§ **Exercise requirements**
Collect every line in the listing below that contains the string "pose", and copy each one in full.

§ **Data block**
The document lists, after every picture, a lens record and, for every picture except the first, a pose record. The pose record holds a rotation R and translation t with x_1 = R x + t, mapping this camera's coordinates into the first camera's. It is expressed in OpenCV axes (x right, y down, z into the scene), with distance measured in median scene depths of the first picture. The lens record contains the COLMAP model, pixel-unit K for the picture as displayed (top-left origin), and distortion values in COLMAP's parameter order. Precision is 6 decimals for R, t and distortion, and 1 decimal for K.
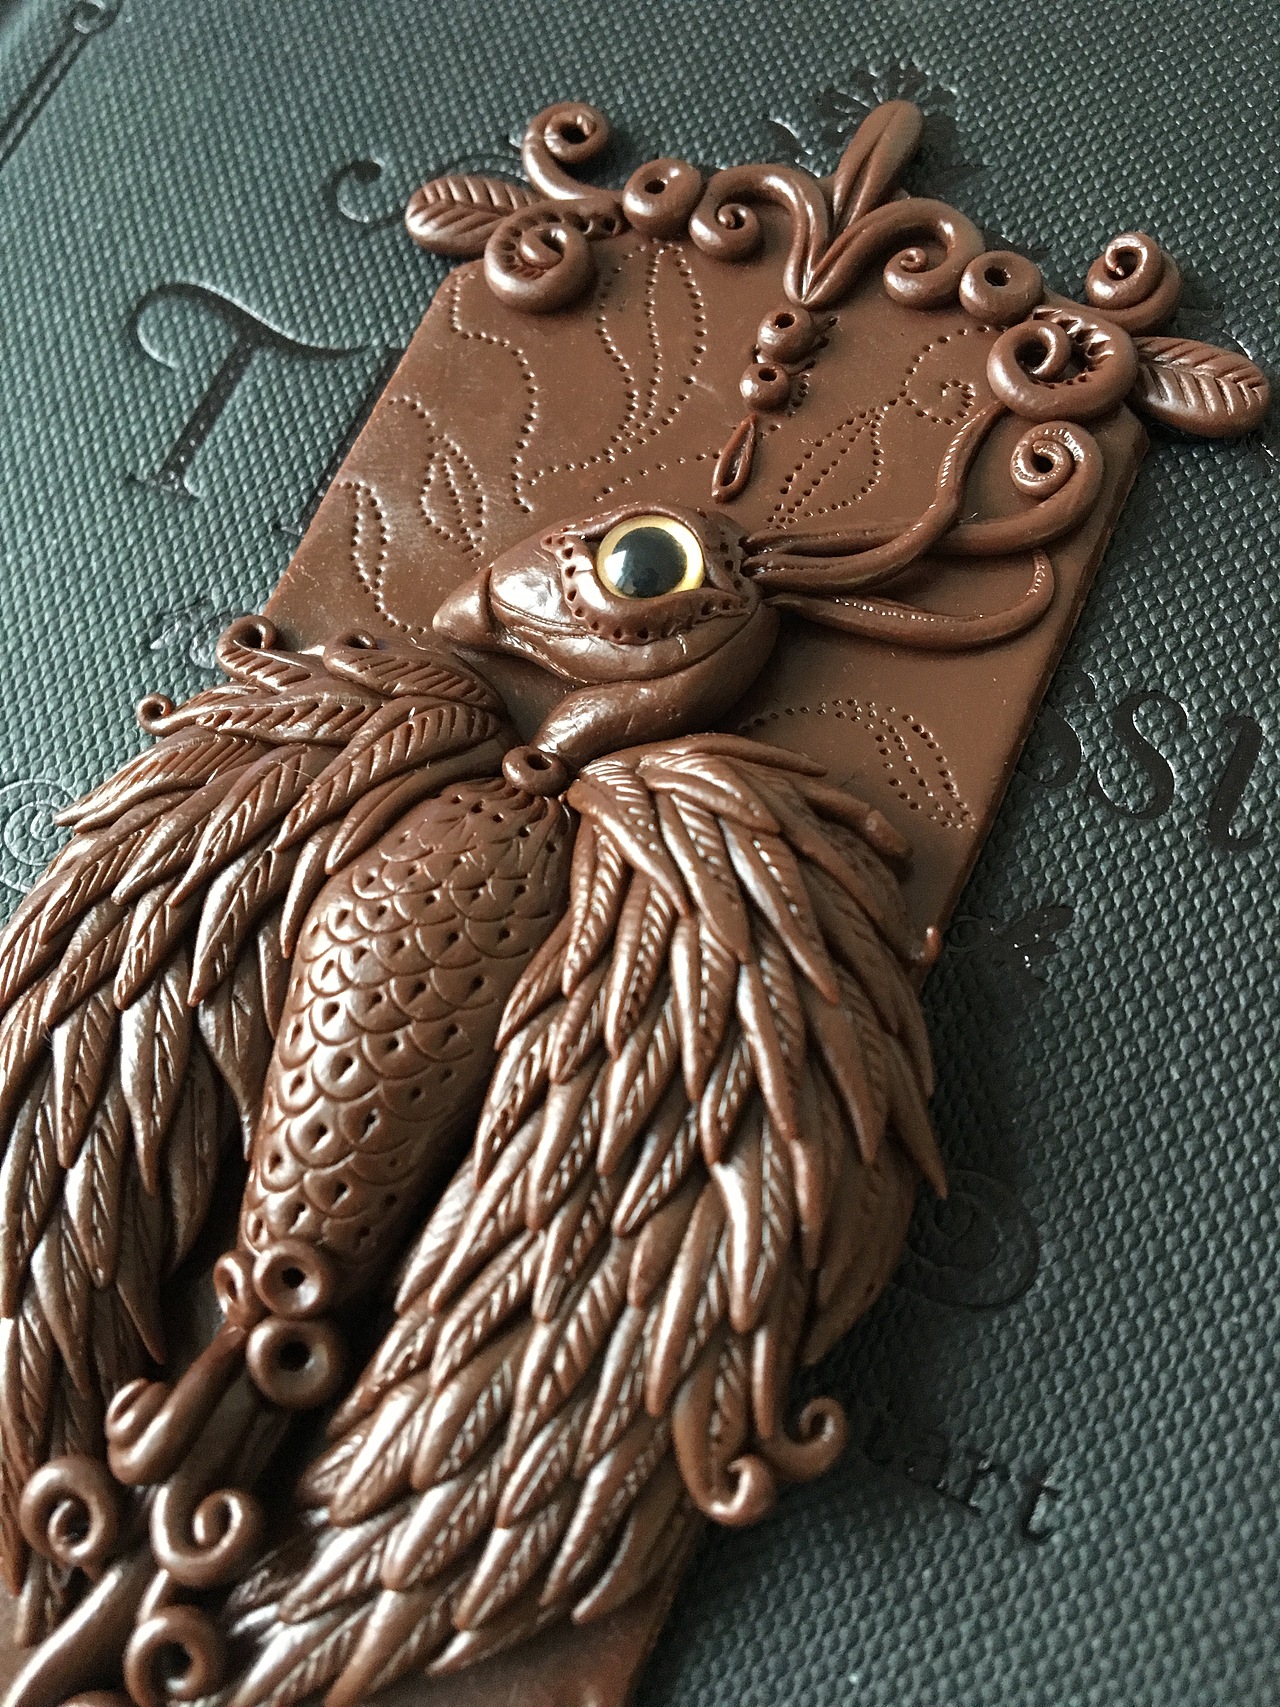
lens RADIAL K [[1757.3, 0, 640.0], [0, 1757.3, 853.5], [0, 0, 1]] dist [-0.068030, -0.008159]
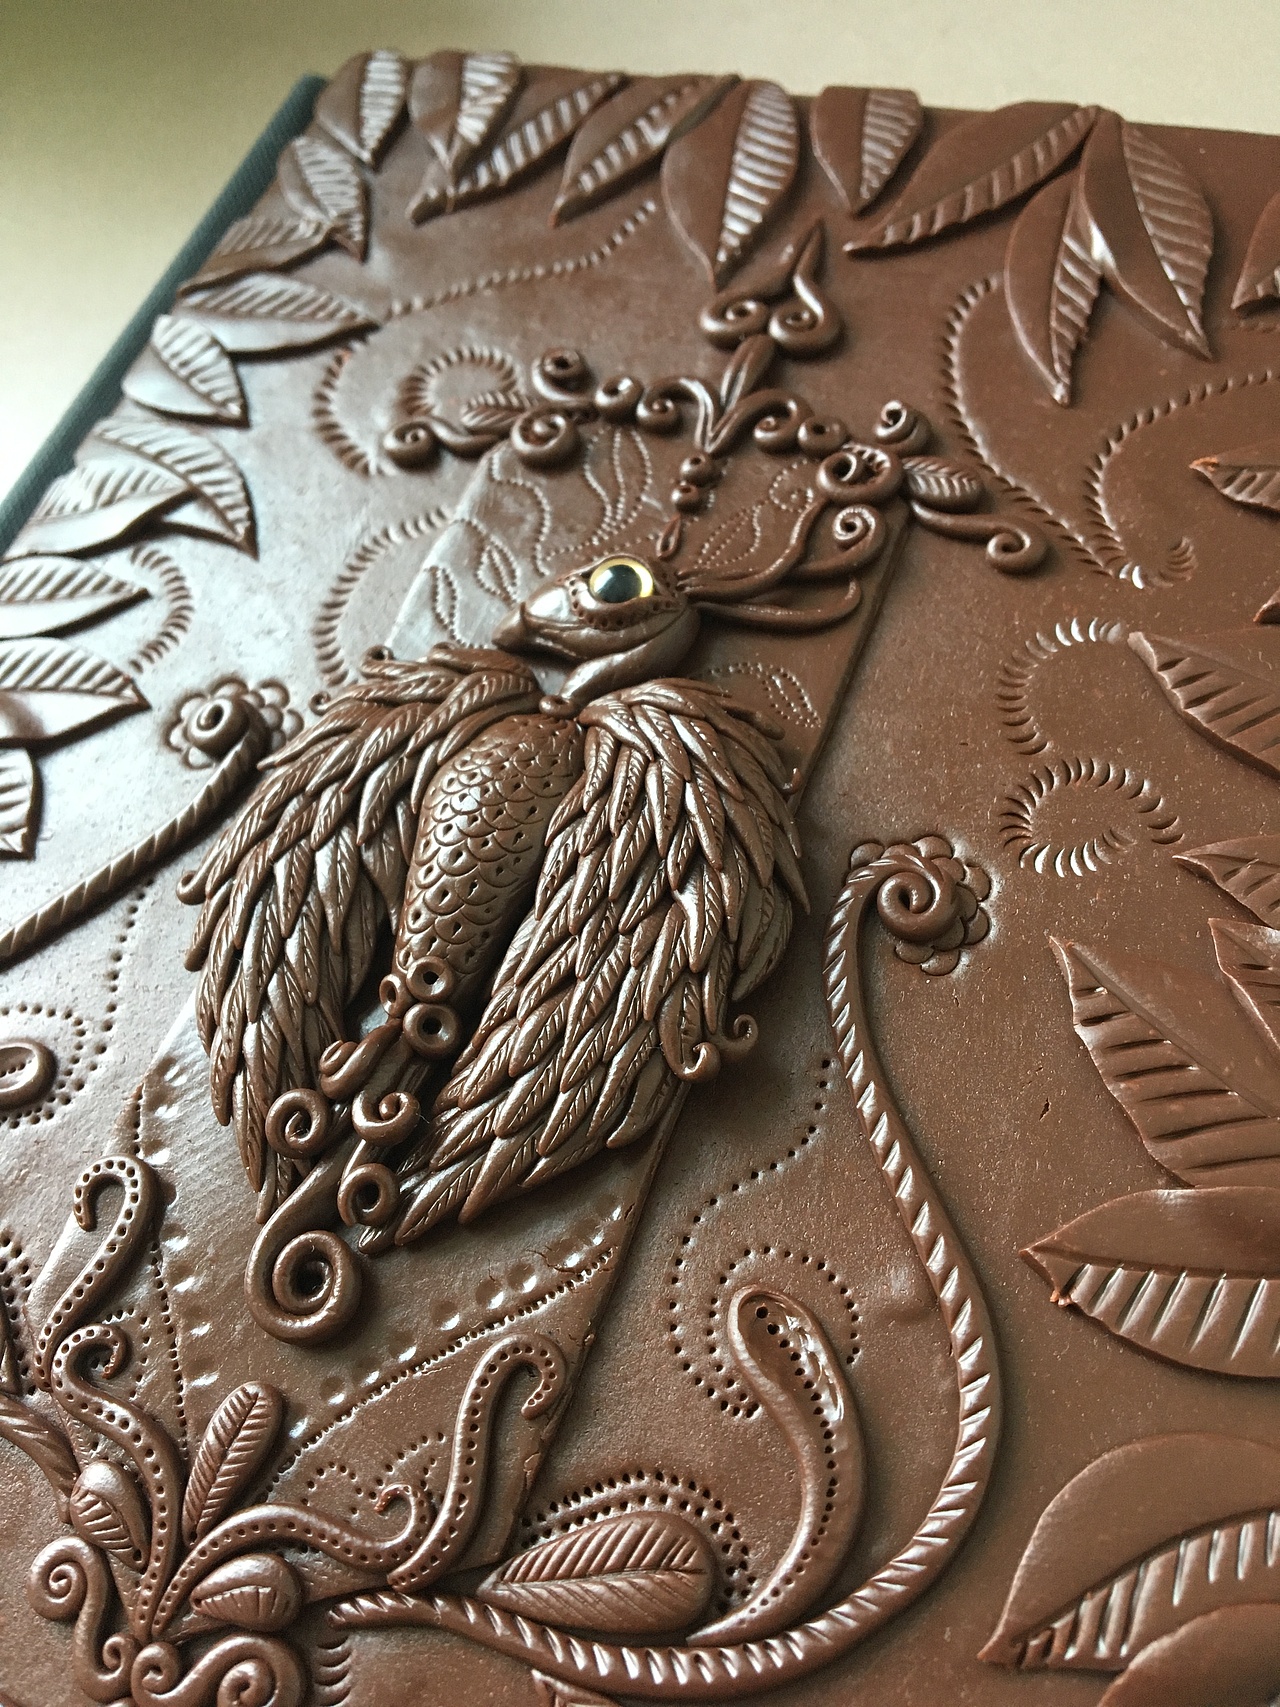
lens RADIAL K [[1757.3, 0, 640.0], [0, 1757.3, 853.5], [0, 0, 1]] dist [-0.068030, -0.008159]
pose [[0.998678, -0.041044, 0.030943, -0.043332], [0.046084, 0.981599, -0.185307, 0.437090], [-0.022768, 0.186488, 0.982193, -0.675194]]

§ **Task answer**
The document lists, after every picture, a lens record and, for every picture except the first, a pose record. The pose record holds a rotation R and translation t with x_1 = R x + t, mapping this camera's coordinates into the first camera's. It is expressed in OpenCV axes (x right, y down, z into the scene), with distance measured in median scene depths of the first picture. The lens record contains the COLMAP model, pixel-unit K for the picture as displayed (top-left origin), and distortion values in COLMAP's parameter order. Precision is 6 decimals for R, t and distortion, and 1 decimal for K.
pose [[0.998678, -0.041044, 0.030943, -0.043332], [0.046084, 0.981599, -0.185307, 0.437090], [-0.022768, 0.186488, 0.982193, -0.675194]]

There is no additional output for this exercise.